--- PROMPT ---
Wherever the word "tail" appears in the entries, copy the whole line.

--- MATERIAL TO PROCESS ---
__________________________________________________

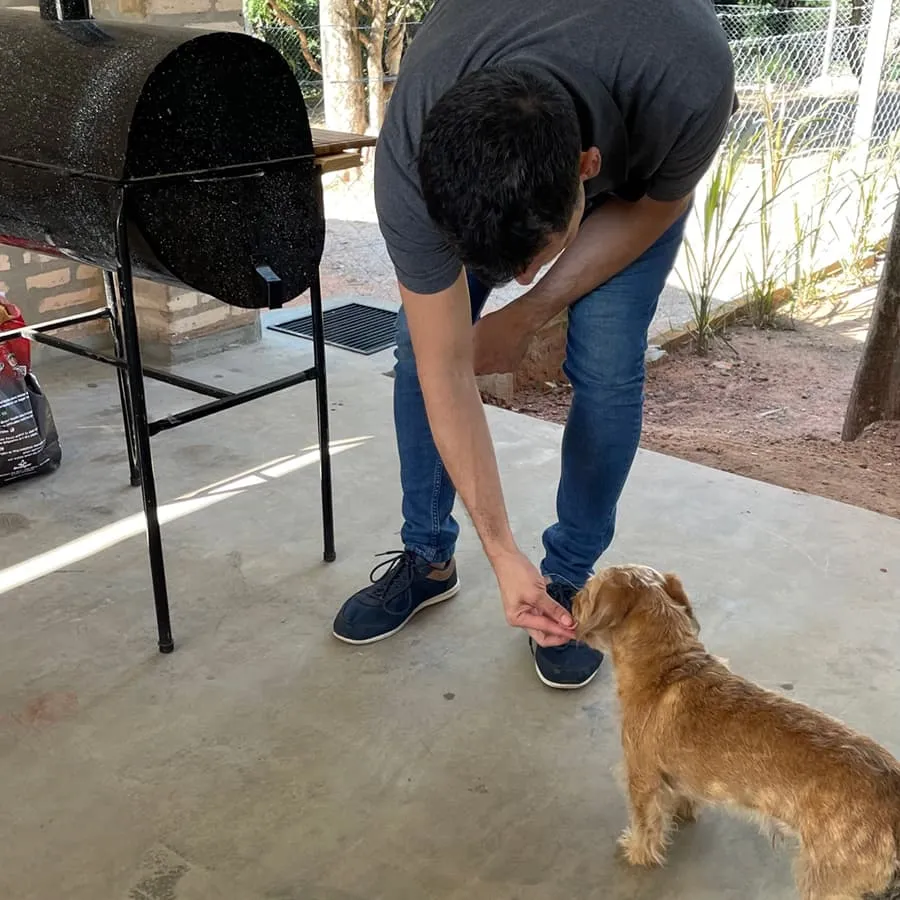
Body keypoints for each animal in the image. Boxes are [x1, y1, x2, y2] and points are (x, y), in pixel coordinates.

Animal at [572, 568, 900, 896]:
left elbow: (646, 824)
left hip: (827, 881)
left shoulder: (642, 779)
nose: (571, 599)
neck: (669, 668)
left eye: (587, 590)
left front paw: (637, 851)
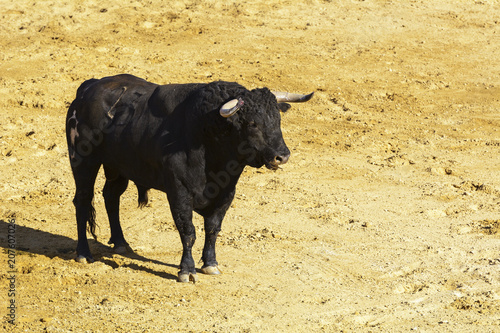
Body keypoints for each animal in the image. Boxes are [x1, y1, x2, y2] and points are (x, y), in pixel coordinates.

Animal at [66, 74, 312, 282]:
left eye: (278, 120)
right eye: (252, 123)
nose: (282, 156)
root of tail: (88, 88)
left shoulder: (226, 192)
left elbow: (213, 228)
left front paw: (211, 264)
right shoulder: (179, 192)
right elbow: (188, 231)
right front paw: (187, 270)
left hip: (118, 166)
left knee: (111, 196)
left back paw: (120, 243)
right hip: (83, 161)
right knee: (83, 200)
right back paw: (83, 253)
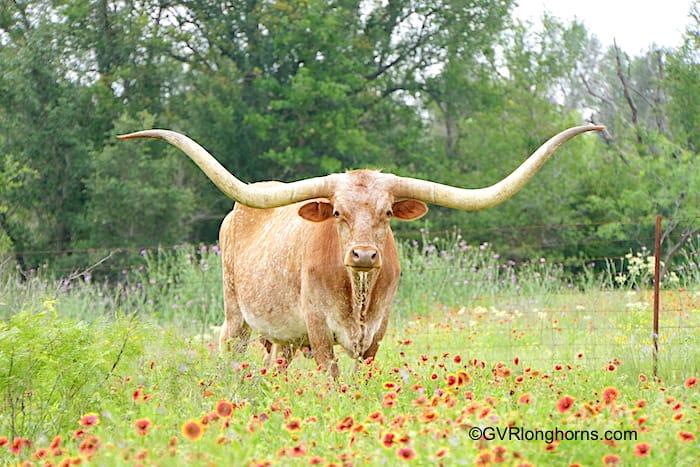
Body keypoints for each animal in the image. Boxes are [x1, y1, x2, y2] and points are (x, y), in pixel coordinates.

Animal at [118, 125, 603, 377]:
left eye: (387, 212)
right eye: (337, 212)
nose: (365, 256)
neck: (358, 295)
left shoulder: (378, 330)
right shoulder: (317, 326)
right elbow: (332, 377)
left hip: (282, 335)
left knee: (277, 363)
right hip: (236, 314)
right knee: (231, 350)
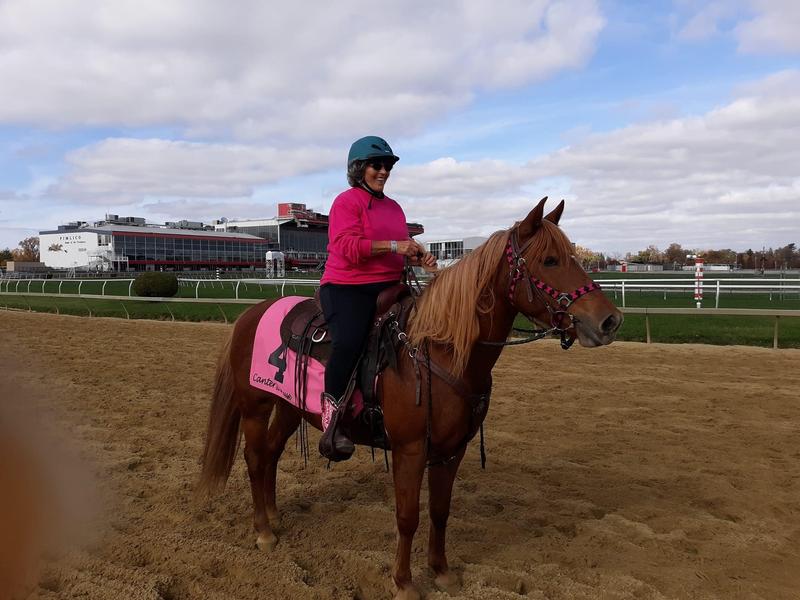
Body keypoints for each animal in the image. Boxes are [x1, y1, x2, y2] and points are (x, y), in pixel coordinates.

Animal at [197, 199, 620, 596]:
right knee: (255, 458)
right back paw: (263, 532)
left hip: (290, 408)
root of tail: (252, 313)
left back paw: (273, 517)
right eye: (550, 260)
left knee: (270, 454)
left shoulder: (451, 451)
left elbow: (440, 511)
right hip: (255, 407)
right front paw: (404, 583)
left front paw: (442, 573)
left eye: (573, 255)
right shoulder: (410, 450)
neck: (440, 349)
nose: (609, 320)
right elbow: (407, 516)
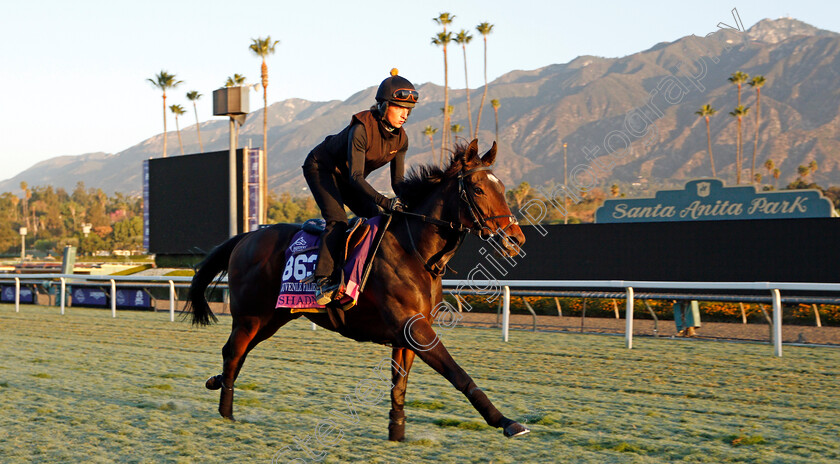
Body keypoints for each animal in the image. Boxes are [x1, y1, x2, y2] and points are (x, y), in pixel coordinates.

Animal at [190, 138, 532, 438]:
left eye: (502, 188)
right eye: (478, 189)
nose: (516, 239)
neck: (414, 251)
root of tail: (246, 237)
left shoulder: (409, 333)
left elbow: (398, 385)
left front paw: (397, 432)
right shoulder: (414, 326)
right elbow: (457, 373)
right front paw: (507, 422)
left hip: (274, 317)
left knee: (237, 353)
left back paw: (217, 382)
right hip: (251, 316)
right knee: (234, 352)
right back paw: (226, 412)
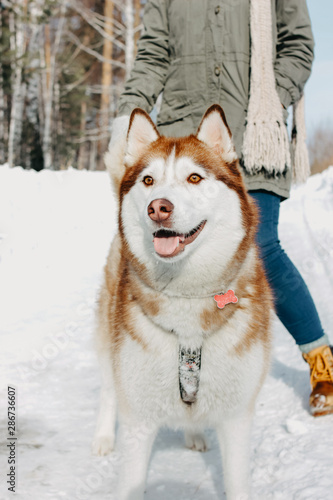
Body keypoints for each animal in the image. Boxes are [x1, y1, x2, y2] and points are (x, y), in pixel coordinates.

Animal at [92, 105, 272, 500]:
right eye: (148, 180)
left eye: (194, 177)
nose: (158, 207)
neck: (187, 296)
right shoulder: (138, 418)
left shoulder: (237, 416)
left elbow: (237, 482)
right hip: (110, 341)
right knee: (109, 389)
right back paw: (103, 437)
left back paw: (194, 433)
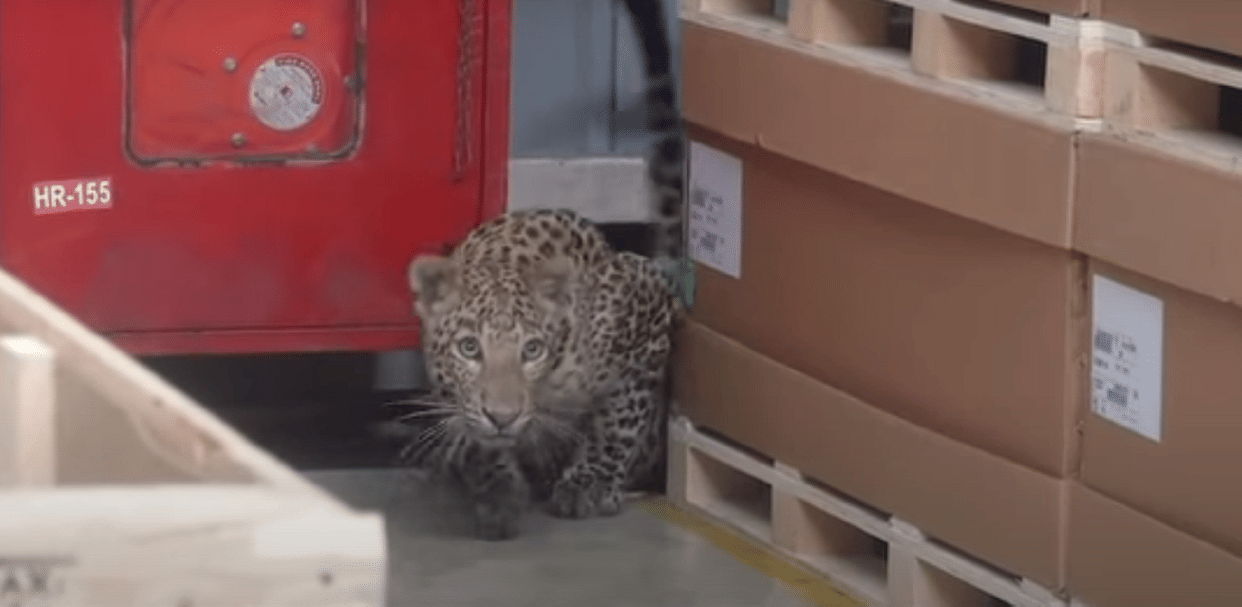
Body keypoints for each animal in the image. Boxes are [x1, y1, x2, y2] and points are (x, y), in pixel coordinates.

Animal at [392, 0, 686, 541]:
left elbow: (619, 417)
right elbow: (477, 435)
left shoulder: (646, 307)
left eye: (532, 350)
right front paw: (498, 488)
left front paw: (591, 481)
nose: (504, 417)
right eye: (469, 349)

__________________________________________________

--- ANSWER SECTION ---
root of tail: (88, 88)
root of tail: (252, 313)
root of tail: (246, 237)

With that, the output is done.